* [Problem to solve] Show each line from the records below in which the word "charge" occurs.

(Beginning of Records for the exercise)

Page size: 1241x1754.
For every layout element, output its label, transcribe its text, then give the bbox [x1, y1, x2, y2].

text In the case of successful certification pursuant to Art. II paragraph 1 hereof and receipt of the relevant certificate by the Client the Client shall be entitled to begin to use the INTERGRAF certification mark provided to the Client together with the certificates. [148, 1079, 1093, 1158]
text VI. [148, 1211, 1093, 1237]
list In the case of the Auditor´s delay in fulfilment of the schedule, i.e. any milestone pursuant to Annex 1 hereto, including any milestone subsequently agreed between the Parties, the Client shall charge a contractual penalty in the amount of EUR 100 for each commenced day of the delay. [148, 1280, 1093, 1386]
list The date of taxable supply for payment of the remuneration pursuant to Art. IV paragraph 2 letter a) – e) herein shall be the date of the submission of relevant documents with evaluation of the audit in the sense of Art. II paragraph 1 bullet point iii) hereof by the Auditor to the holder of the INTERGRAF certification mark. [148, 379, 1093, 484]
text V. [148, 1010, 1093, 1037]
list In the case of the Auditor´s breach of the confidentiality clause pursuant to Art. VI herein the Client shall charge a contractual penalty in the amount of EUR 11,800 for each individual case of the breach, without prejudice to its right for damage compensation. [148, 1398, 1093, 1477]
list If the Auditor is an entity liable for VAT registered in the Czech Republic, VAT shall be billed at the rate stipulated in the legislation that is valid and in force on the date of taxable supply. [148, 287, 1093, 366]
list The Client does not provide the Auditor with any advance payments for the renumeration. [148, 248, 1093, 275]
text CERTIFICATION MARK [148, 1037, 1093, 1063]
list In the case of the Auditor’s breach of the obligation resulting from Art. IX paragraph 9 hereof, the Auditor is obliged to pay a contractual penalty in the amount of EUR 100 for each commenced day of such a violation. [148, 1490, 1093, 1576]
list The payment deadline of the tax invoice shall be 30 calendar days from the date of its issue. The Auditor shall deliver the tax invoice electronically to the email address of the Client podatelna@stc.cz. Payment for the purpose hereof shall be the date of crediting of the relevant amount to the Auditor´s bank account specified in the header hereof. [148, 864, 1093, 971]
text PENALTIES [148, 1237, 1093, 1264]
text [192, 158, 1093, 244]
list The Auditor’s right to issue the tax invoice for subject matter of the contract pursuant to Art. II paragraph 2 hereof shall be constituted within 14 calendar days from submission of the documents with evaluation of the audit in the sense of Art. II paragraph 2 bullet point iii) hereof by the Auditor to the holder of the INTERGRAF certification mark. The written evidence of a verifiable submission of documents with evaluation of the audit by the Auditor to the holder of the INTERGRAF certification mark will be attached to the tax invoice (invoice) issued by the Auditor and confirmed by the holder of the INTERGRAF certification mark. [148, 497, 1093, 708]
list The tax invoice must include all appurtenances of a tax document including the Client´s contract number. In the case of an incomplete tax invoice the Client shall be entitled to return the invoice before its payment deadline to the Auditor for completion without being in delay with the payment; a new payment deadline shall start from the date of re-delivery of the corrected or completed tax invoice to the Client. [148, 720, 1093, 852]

(End of Records for the exercise)

* [Task response]
list In the case of the Auditor´s delay in fulfilment of the schedule, i.e. any milestone pursuant to Annex 1 hereto, including any milestone subsequently agreed between the Parties, the Client shall charge a contractual penalty in the amount of EUR 100 for each commenced day of the delay. [148, 1280, 1093, 1386]
list In the case of the Auditor´s breach of the confidentiality clause pursuant to Art. VI herein the Client shall charge a contractual penalty in the amount of EUR 11,800 for each individual case of the breach, without prejudice to its right for damage compensation. [148, 1398, 1093, 1477]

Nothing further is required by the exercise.